> [Exercise materials]

⁂

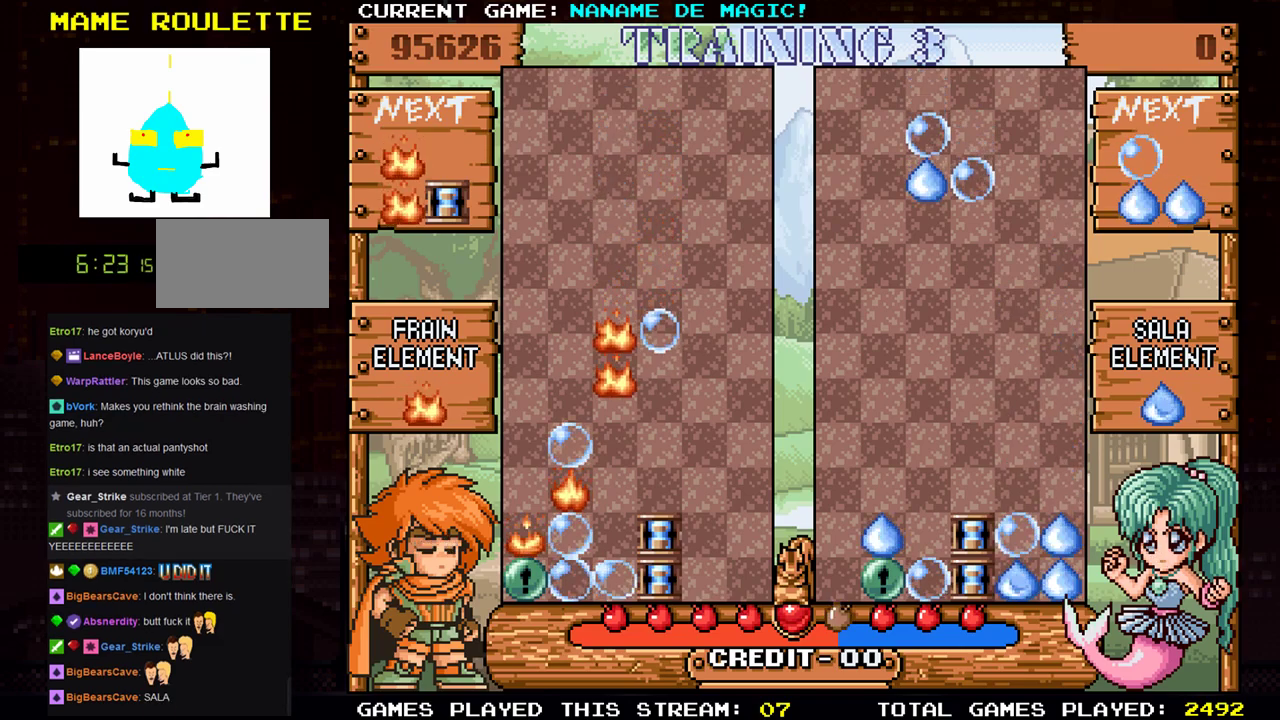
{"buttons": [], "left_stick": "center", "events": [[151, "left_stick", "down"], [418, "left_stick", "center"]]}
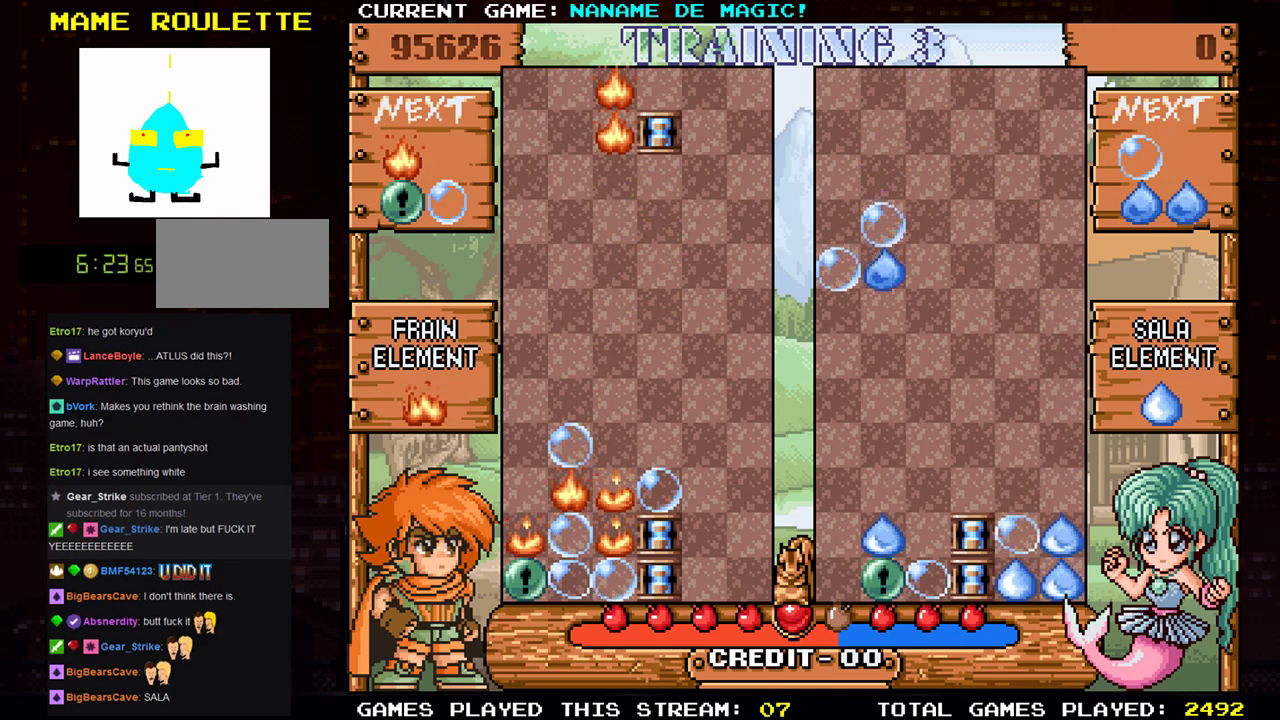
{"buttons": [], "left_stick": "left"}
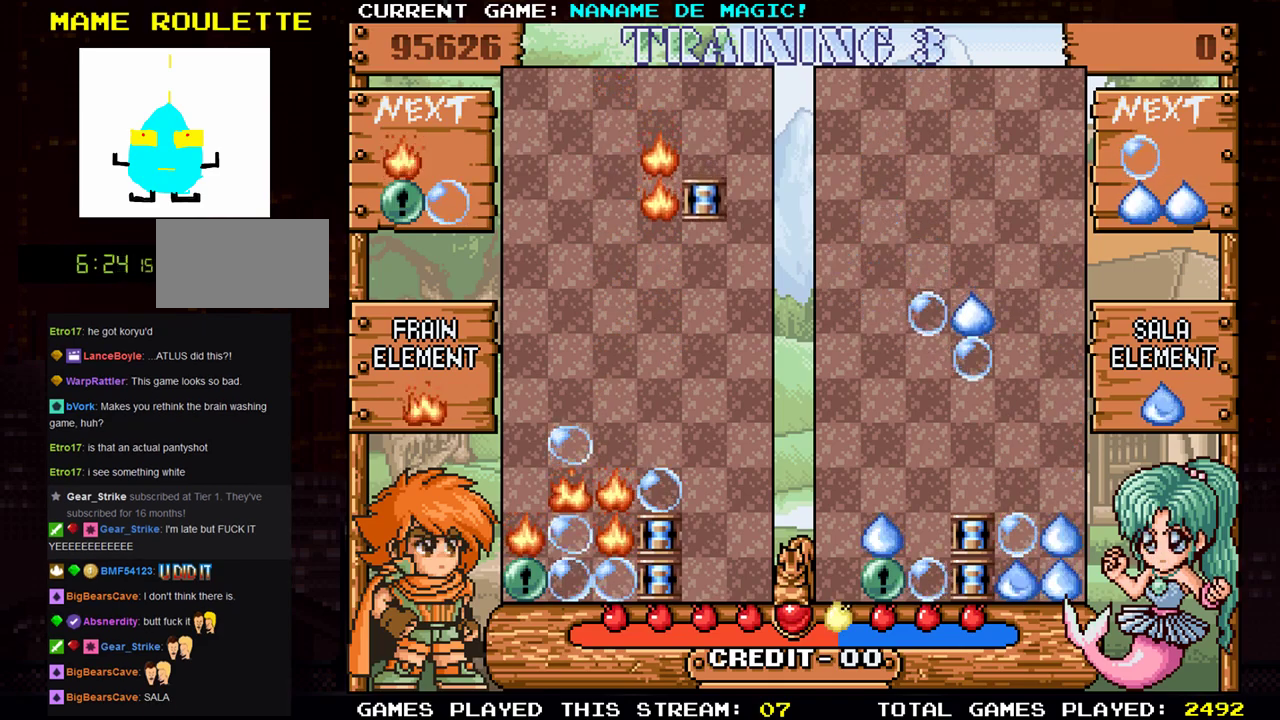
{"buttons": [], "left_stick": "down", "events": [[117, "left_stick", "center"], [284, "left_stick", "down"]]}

⁂

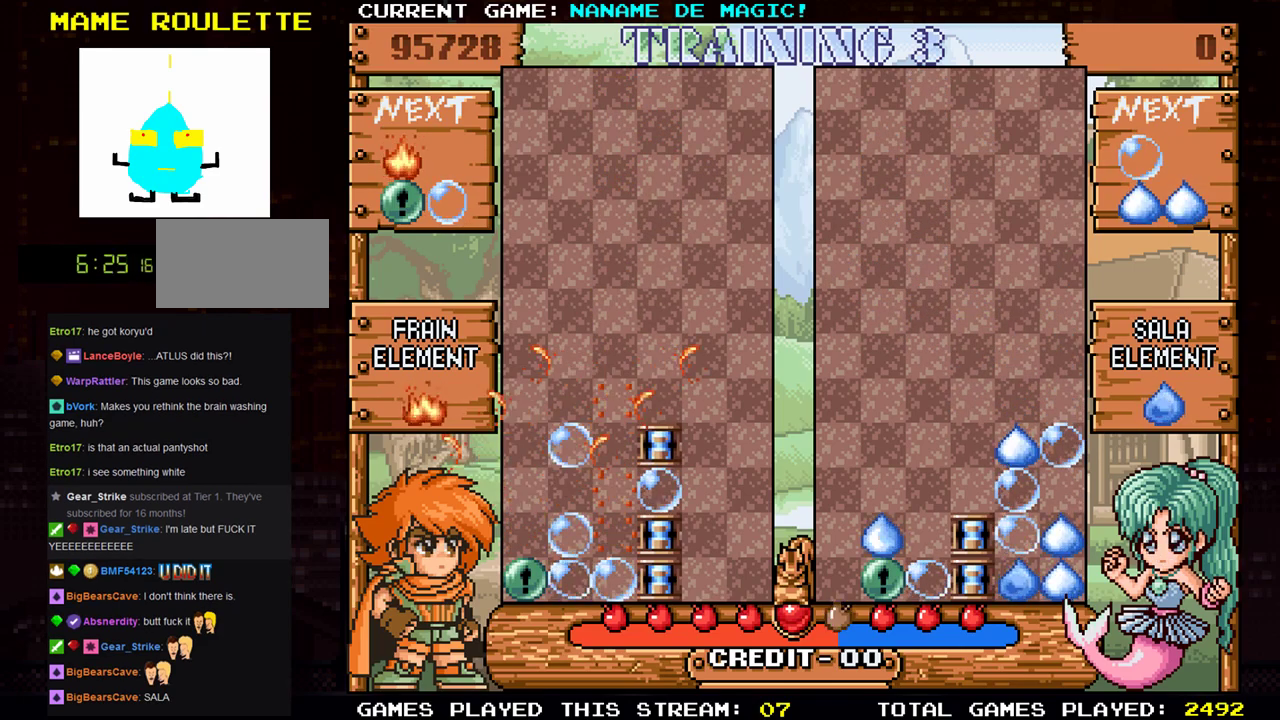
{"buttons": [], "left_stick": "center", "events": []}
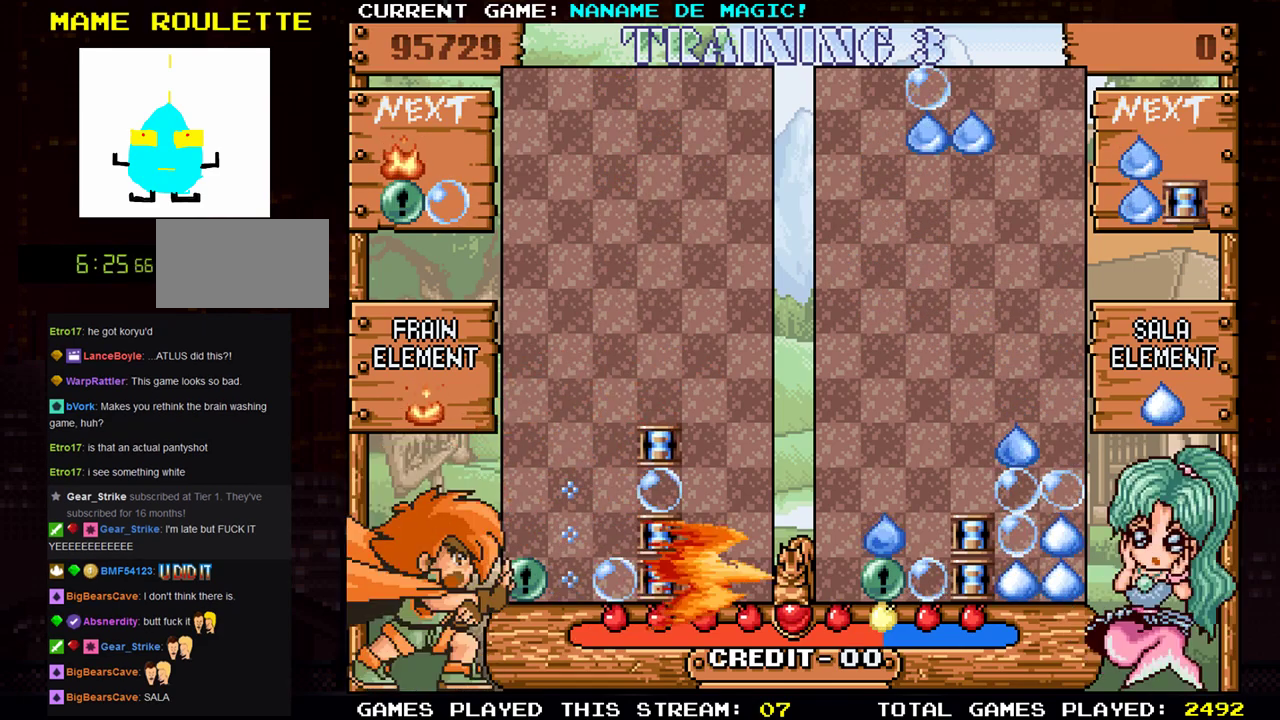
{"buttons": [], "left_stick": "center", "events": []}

⁂

> [What you have to do]
Compute how many lines in the material contain the word "events". Only the result should be written.

> [Your response]
4